All cases of severe malaria were due to P. falciparum, except one case attributed to P. vivax. Fifteen patients received exchange blood transfusion (10 cases) or red cell exchange (5 cases). Eleven of these patients had levels of parasitemia ≥10% (10%–40%, media 21.3%), and four patients had lower parasitemia level (1, 2, 7, and 8%, respectively), all of them with good resolution. Three women were www.selleckchem.com/products/ch5424802.html pregnant (weeks 5, 6, and 35) at the moment of the diagnosis, all of them infected
with P. falciparum. No case of congenital malaria was reported, but one of these women (week 5) suffered an abort. Other complications observed are listed in Table 4. Seven deaths were observed (mortality rate 3.8%), all due to P. falciparum: six foreign sailors and a recently arrived immigrant woman with polymyositis. Malaria in our region is imported from endemic areas and more frequent Doxorubicin chemical structure in young male travelers. This is the predominant pattern of malaria in Spain (Table 5). However, there are differences among groups of patients pertaining to their origin and travel purposes. Plasmodium falciparum was the most frequent species in our region, because a vast majority of cases are coming from the
African continent, as it is the case in Europe. However, unlike other European countries with a higher account of cases from Nigeria and Ghana,35,36 imported malaria from Equatorial Guinea, Senegal, and Mauritania is much more common in Spain.12–19,27,28 Political and geographical reasons could explain in part this fact: Equatorial Guinea was a Spanish colony until 1960s, and Senegal and Mauritania are geographically and commercially really close to the Canary Islands. next During the first period of the study, tourists and business travelers were the group with more cases, but since the year 2000, diagnosis in this group is decreasing.
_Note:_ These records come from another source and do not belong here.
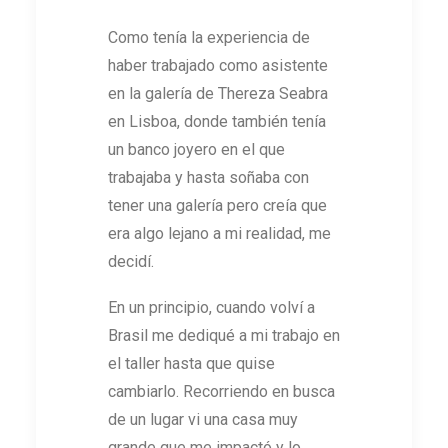
Como tenía la experiencia de
haber trabajado como asistente
en la galería de Thereza Seabra
en Lisboa, donde también tenía
un banco joyero en el que
trabajaba y hasta soñaba con
tener una galería pero creía que
era algo lejano a mi realidad, me
decidí.
En un principio, cuando volví a
Brasil me dediqué a mi trabajo en
el taller hasta que quise
cambiarlo. Recorriendo en busca
de un lugar vi una casa muy
grande que me impactó y lo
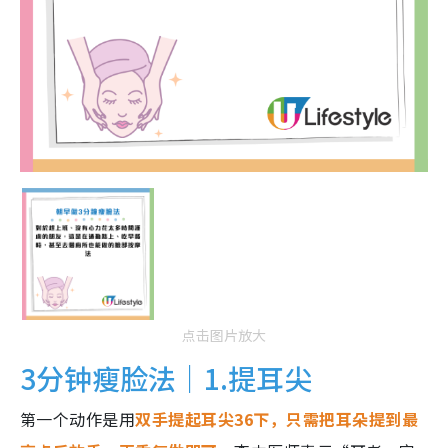
点击图片放大
3分钟瘦脸法｜1.提耳尖
第一个动作是用
双手提起耳尖36下，只需把耳朵提到最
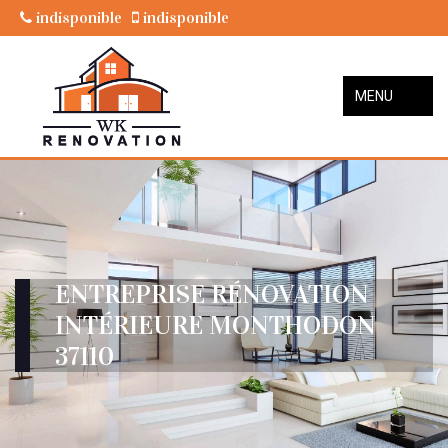
indisponible
indisponible
MENU
ENTREPRISE RÉNOVATION
INTÉRIEURE MONTHODON
37110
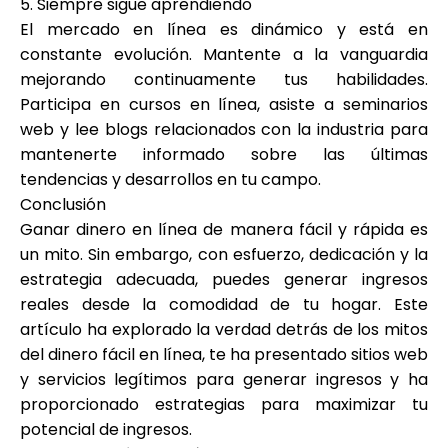
5. Siempre sigue aprendiendo
El mercado en línea es dinámico y está en
constante evolución. Mantente a la vanguardia
mejorando continuamente tus habilidades.
Participa en cursos en línea, asiste a seminarios
web y lee blogs relacionados con la industria para
mantenerte informado sobre las últimas
tendencias y desarrollos en tu campo.
Conclusión
Ganar dinero en línea de manera fácil y rápida es
un mito. Sin embargo, con esfuerzo, dedicación y la
estrategia adecuada, puedes generar ingresos
reales desde la comodidad de tu hogar. Este
artículo ha explorado la verdad detrás de los mitos
del dinero fácil en línea, te ha presentado sitios web
y servicios legítimos para generar ingresos y ha
proporcionado estrategias para maximizar tu
potencial de ingresos.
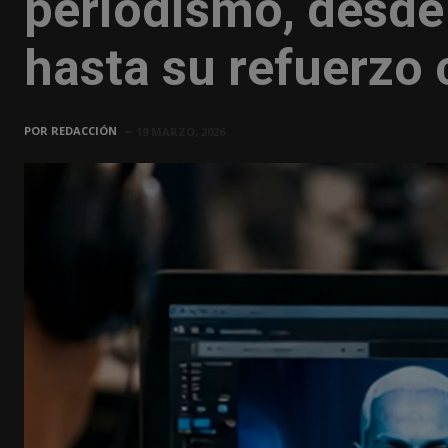
periodismo, desde
hasta su refuerzo 
POR
REDACCIÓN
19 MARZO, 2026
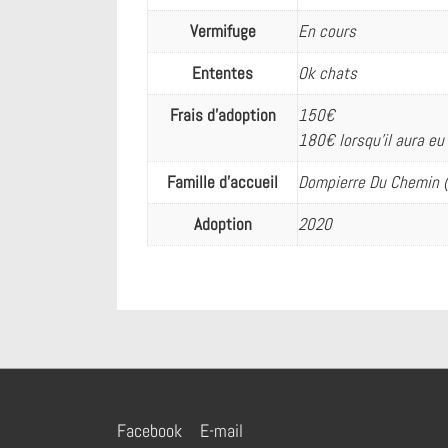
Vermifuge
En cours
Ententes
Ok chats
Frais d’adoption
150€
180€ lorsqu’il aura eu
Famille d'accueil
Dompierre Du Chemin 
Adoption
2020
Menu
Facebook
E-mail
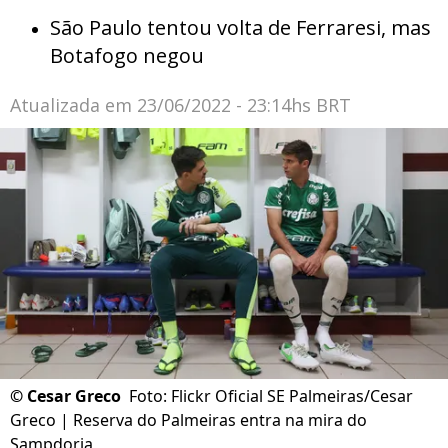
São Paulo tentou volta de Ferraresi, mas
Botafogo negou
Atualizada em
23/06/2022 - 23:14hs BRT
©
Cesar Greco
Foto: Flickr Oficial SE Palmeiras/Cesar
Greco | Reserva do Palmeiras entra na mira do
Sampdoria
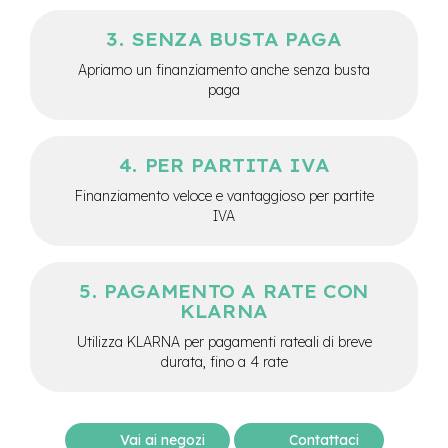
v
o
SENZA BUSTA PAGA
l
i
Apriamo un finanziamento anche senza busta
paga
M
o
t
o
PER PARTITA IVA
r
e
Finanziamento veloce e vantaggioso per partite
c
IVA
e
n
t
r
PAGAMENTO A RATE CON
a
KLARNA
l
e
Utilizza KLARNA per pagamenti rateali di breve
durata, fino a 4 rate
M
o
t
o
Vai ai negozi
Contattaci
r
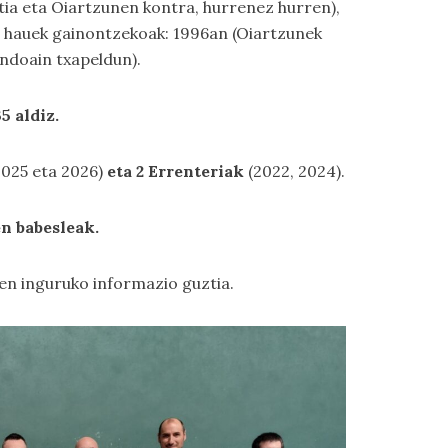
stia eta Oiartzunen kontra, hurrenez hurren),
e; hauek gainontzekoak: 1996an (Oiartzunek
Andoain txapeldun).
5 aldiz.
2025 eta 2026)
eta 2 Errenteriak
(2022, 2024).
n babesleak.
en inguruko informazio guztia.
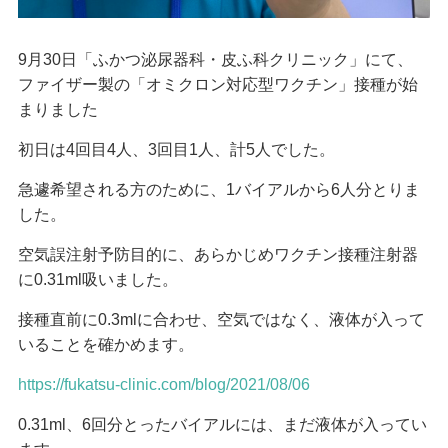
9月30日「ふかつ泌尿器科・皮ふ科クリニック」にて、
ファイザー製の「オミクロン対応型ワクチン」接種が始
まりました
初日は4回目4人、3回目1人、計5人でした。
急遽希望される方のために、1バイアルから6人分とりま
した。
空気誤注射予防目的に、あらかじめワクチン接種注射器
に0.31ml吸いました。
接種直前に0.3mlに合わせ、空気ではなく、液体が入って
いることを確かめます。
https://fukatsu-clinic.com/blog/2021/08/06
0.31ml、6回分とったバイアルには、まだ液体が入ってい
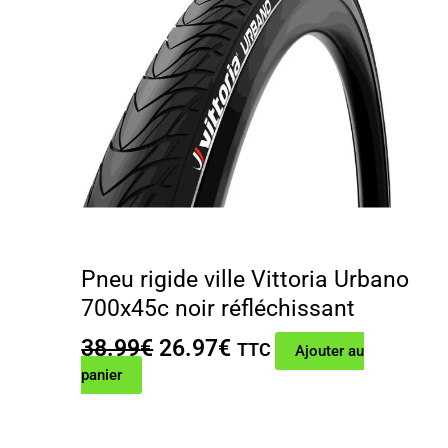
Pneu rigide ville Vittoria Urbano
700x45c noir réfléchissant
Le
Le
38.99
€
26.97
€
TTC
Ajouter au
prix
prix
panier
initial
actuel
était :
est :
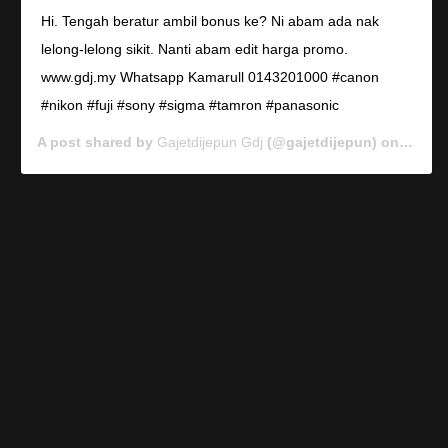
Hi. Tengah beratur ambil bonus ke? Ni abam ada nak
lelong-lelong sikit. Nanti abam edit harga promo.
www.gdj.my Whatsapp Kamarull 0143201000 #canon
#nikon #fuji #sony #sigma #tamron #panasonic
A post shared by
Gajetdijepun Gdj
(@gajetdijepun) on
Jan 7,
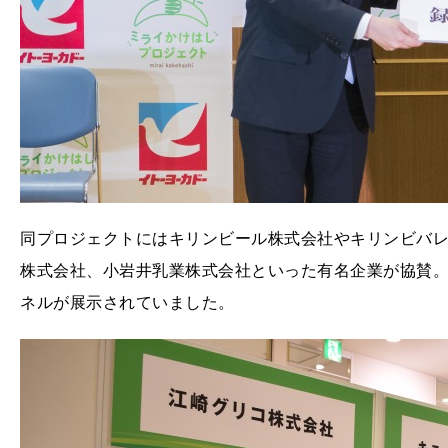
同プロジェクトにはキリンビール株式会社やキリンビバ
株式会社、小岩井乳業株式会社といった有名企業が協賛
ネルが展示されていました。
The last years of the study (2001–2006) showed that malaria cases are increasing among recently arrived immigrants and VFR (Figure 2). This fact reveals the importance of malaria suspicion in these individuals, considering that classic signs
and symptoms, mainly in children, are not always present; even in febrile travelers, a recent French study concludes that no single clinical or biological feature has both good sensitivity and specificity to predict malaria.37 For these reasons, we consider that a malaria diagnosis must not be ruled out in immigrant patients without fever or with levels of parasitemia so low that they could not be shown with light microscopy. In these cases, the performance of molecular biology tests such as PCR seems to be very useful. Anemia and thrombocytopenia are common laboratory findings, but it is necessary to look for other concomitant infections if high leukocyte count is observed.30 Severe malaria due to non-P. falciparum species is not frequent, but possible. We described one P.